Charles Hendry, the Energy Minister, ruled out backing a bid by Igor Yusufov, his former Russian counterpart, which would have seen the plant kept as a refinery.
But Mr Hendry confirmed the Government had no intention of subsidising Yusufov’s bid and said Coryton’s demise was down to “overcapacity” in the refining industry.
In an exclusive interview with the Gazette, he said: “Anybody looking to buy this as a refinery, on top of the purchase price, would have had to pay well in excess of a hundred million, probably approaching two hundred million, to carry out the improvement work which was still necessary.
“There has been significant investment at Coryton over recent years but it’s still only in the middle league of European refineries in terms of efficiency. If they wanted to go on building on that, they needed to have that extra investment. The companies that have looked at that have said they couldn’t justify the expenditure. This isn’t Government saying “don’t do it”, the administrator hasn’t been able to find companies prepared to take forward that level of investment.”
Mr Hendry also insisted that there is a big difference between last week’s decision to pump £100billion into the banking sector and saving the country’s refineries after Unite had accused the Government of “hypocracy”.
He said: “It’s not the Government giving money to the banks, its giving money for the banks to lend and getting the economy moving.
“This is a key issue for economic growth. It isn’t hypocracy, it’s an attempt to get the economy moving. It’s not a question of doing one thing to save banks and one thing to save refineries.”
He added, too, that the Government did not believe that there was a case to take to the European Commission regarding state aid, saying that the arrangement the French government struck with a refinery there was a temporary fix, with the ultimate future of that plant to be decided in July.
Mr Hendry said a lack of demand for petrol had led to overcapacity in the marketplace with eight refineries closing across Europe.
He said there had been a 35 per cent drop in demand for petrol since 2000, due to the rise of diesel vehicles.

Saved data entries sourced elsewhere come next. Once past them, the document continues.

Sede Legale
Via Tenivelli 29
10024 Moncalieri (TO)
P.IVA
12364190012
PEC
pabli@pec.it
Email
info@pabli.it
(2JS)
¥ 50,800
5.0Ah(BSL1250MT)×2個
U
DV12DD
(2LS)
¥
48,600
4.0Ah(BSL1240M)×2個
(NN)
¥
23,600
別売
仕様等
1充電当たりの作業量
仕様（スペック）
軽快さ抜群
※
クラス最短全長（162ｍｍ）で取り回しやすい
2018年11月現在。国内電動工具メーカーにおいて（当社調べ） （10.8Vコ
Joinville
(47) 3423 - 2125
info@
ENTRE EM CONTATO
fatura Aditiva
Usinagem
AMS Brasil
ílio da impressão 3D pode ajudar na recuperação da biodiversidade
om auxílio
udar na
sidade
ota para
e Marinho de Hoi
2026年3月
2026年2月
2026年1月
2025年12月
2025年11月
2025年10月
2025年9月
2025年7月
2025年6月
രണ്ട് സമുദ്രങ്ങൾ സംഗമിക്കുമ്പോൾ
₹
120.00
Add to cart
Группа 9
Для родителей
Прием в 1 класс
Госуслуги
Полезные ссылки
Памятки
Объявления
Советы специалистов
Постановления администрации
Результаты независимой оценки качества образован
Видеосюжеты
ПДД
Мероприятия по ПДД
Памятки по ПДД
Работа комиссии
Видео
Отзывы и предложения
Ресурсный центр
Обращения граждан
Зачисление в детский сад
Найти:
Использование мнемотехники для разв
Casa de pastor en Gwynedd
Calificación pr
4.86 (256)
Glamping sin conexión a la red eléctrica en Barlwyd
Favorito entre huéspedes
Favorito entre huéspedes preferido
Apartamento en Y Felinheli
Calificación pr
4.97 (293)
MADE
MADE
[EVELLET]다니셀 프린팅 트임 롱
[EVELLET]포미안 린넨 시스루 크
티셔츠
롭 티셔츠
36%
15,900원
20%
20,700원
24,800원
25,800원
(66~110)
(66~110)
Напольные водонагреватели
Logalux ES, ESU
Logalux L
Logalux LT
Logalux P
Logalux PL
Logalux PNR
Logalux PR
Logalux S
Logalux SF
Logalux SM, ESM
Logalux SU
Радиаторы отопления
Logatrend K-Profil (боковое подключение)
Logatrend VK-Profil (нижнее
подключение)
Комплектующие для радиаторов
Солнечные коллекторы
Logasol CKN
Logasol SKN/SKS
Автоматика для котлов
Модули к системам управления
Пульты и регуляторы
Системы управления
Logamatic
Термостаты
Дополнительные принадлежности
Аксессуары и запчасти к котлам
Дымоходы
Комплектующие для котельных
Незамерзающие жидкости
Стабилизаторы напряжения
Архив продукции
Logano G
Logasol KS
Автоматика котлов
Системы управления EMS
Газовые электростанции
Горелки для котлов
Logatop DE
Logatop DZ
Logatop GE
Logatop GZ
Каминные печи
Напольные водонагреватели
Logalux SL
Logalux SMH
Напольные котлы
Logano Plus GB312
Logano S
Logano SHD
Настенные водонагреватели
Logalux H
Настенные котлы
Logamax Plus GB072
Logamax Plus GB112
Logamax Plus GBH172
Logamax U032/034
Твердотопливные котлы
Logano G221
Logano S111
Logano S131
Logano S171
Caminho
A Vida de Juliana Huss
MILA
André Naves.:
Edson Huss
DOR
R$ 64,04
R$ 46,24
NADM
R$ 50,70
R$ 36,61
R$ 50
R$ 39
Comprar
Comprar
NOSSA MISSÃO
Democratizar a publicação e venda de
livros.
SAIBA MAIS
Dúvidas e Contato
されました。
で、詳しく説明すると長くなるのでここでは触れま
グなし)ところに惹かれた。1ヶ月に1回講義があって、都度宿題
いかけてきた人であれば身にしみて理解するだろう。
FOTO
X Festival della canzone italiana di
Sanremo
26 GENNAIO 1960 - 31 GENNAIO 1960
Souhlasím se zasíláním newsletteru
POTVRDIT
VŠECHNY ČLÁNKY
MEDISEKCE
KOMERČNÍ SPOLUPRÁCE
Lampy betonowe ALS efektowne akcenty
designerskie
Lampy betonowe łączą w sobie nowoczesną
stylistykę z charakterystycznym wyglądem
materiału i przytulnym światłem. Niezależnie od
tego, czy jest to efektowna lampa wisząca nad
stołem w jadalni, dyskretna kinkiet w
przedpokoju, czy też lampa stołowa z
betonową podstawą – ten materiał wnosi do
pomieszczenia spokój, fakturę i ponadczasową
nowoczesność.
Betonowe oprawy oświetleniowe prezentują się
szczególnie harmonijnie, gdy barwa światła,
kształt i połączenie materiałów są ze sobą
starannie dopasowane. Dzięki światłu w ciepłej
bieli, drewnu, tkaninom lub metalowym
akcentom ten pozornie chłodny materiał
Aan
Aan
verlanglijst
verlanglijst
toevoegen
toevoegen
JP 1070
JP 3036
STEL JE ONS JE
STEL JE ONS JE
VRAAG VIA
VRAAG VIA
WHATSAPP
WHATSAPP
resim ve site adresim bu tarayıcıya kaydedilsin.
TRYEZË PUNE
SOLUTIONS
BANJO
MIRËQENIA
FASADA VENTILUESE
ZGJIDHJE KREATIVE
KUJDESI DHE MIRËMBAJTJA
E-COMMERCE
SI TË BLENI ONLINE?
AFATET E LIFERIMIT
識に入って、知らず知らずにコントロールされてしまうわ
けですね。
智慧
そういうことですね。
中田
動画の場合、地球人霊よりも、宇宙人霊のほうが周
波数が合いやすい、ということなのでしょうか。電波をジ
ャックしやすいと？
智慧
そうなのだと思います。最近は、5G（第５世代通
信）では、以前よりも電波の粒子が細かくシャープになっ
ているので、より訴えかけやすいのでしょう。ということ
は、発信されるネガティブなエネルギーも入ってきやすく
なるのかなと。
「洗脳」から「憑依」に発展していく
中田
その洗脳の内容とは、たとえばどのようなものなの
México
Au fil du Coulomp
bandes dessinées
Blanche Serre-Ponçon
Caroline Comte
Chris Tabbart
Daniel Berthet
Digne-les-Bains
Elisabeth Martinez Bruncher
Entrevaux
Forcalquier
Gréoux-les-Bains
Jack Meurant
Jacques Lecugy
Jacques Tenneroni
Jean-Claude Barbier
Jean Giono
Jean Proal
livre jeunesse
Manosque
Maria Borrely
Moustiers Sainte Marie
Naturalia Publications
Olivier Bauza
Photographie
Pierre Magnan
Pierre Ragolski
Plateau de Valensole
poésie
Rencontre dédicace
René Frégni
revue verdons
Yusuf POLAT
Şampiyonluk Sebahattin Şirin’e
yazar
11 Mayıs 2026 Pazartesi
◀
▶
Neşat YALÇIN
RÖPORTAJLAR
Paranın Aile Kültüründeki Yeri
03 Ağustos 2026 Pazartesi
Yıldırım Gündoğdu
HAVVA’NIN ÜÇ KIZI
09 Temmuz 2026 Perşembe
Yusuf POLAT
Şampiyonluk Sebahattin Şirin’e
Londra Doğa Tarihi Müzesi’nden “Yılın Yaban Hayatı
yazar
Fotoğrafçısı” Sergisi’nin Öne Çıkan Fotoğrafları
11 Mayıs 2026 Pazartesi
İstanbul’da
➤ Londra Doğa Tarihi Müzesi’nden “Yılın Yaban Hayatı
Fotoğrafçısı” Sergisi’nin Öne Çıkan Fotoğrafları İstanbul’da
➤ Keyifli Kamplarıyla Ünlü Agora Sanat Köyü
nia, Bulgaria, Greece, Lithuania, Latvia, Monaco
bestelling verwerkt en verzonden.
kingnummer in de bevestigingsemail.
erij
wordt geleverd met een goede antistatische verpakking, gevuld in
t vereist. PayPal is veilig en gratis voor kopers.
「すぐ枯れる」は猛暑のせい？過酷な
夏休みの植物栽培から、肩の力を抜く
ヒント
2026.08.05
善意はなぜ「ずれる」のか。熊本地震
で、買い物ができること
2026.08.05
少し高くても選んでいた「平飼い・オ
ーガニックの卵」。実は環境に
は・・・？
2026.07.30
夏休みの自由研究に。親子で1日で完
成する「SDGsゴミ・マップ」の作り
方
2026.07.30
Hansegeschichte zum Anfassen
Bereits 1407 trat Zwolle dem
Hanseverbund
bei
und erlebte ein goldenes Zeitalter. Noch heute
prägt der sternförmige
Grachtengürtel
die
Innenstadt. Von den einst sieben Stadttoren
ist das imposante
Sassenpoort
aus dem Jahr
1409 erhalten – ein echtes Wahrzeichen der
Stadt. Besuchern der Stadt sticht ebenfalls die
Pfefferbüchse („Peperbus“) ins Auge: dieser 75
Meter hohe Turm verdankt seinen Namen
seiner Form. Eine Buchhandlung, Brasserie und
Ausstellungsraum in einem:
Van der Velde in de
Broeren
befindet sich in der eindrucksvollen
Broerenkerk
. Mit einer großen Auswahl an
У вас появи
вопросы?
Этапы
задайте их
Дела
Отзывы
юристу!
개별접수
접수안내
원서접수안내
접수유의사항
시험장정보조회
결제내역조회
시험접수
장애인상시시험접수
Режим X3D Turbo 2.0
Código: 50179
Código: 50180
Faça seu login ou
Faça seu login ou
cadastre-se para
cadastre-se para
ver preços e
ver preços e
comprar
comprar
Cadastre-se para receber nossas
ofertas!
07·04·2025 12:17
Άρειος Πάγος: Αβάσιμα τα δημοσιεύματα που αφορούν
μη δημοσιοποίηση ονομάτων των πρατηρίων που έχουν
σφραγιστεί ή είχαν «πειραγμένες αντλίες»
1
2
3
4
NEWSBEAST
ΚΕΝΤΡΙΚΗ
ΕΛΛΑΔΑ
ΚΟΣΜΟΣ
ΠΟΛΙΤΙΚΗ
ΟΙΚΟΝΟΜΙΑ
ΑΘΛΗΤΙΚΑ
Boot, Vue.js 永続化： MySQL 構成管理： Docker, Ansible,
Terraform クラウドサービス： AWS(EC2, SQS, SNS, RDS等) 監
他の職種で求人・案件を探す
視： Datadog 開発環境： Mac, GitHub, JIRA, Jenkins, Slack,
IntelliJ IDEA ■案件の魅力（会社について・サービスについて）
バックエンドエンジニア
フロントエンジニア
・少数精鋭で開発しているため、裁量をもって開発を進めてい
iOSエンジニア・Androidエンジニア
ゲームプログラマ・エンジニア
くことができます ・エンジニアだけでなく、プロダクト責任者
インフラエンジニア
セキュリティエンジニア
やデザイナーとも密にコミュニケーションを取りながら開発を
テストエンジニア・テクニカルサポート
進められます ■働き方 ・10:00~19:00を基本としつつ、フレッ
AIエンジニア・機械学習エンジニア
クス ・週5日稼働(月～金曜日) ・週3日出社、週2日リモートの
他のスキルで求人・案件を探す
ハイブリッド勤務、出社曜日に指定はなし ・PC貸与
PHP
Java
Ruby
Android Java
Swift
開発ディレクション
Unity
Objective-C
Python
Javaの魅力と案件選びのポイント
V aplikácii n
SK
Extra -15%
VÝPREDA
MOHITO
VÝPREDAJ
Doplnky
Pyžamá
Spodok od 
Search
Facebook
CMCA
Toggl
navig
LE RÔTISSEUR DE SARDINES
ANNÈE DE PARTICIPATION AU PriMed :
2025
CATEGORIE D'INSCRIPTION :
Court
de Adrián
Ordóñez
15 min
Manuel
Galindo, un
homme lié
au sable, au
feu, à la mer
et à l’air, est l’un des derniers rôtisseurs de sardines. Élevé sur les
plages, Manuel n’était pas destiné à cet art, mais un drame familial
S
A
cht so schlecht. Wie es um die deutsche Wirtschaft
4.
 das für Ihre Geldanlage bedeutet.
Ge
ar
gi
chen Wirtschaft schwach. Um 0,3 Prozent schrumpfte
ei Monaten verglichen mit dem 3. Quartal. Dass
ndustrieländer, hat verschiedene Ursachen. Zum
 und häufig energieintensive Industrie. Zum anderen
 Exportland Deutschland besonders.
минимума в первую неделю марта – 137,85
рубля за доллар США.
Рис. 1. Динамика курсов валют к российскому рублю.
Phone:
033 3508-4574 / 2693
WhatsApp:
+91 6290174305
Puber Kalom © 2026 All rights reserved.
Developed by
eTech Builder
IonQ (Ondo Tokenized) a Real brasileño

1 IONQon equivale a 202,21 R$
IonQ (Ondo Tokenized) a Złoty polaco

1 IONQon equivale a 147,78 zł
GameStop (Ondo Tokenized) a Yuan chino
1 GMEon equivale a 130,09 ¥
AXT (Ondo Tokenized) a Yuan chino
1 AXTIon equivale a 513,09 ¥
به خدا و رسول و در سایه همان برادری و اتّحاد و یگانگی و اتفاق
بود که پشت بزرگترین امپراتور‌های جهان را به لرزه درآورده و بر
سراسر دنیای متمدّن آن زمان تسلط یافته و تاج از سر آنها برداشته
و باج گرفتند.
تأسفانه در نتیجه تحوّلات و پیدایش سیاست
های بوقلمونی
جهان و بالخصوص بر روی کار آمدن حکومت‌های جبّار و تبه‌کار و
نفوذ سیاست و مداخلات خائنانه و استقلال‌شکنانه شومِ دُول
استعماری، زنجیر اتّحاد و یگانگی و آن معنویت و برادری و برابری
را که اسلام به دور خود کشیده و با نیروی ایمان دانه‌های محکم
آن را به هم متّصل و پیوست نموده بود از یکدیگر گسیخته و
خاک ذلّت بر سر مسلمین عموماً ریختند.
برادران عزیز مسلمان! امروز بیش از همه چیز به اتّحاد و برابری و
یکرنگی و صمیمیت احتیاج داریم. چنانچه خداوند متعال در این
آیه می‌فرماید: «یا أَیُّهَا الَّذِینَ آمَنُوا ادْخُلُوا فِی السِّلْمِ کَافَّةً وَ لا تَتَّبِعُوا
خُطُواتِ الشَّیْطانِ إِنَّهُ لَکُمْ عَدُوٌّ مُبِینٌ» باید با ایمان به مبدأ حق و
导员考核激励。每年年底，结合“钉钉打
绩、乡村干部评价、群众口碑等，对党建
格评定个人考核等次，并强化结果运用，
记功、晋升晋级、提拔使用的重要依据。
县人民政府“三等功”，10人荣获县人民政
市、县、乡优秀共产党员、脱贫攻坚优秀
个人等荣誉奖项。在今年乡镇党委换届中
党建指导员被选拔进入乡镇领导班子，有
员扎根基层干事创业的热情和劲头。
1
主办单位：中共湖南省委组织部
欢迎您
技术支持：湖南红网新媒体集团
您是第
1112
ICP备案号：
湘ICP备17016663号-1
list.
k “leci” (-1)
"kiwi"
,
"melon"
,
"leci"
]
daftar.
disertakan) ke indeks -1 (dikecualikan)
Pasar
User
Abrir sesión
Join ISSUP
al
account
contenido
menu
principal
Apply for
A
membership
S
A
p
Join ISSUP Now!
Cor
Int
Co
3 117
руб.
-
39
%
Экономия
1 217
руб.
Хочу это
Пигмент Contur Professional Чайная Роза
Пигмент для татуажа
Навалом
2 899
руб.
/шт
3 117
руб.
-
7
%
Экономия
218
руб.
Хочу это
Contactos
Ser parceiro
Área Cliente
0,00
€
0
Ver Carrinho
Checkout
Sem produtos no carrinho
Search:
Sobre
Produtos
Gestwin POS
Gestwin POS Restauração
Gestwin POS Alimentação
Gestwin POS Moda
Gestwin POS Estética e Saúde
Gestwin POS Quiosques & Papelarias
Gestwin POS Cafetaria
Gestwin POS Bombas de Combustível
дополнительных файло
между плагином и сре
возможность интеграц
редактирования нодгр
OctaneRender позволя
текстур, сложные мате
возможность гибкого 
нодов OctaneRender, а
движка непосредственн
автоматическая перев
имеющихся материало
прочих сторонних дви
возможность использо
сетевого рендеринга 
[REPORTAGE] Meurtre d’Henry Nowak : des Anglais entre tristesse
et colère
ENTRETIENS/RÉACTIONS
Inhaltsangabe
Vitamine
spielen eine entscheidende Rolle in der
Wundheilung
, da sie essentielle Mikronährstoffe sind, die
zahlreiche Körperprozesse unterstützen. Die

Mr Hendry blamed Petroplus management for the mess Coryton is in. He said: “At the end of the day, people have suffered because of decisions made in the past by the Petroplus management, which brought the whole group down.
“We’ll now put Government resources into the taskforce. We realise this is a worrying time for those who work at the refinery and their families. We’ll be doing what we can to support them at this time.”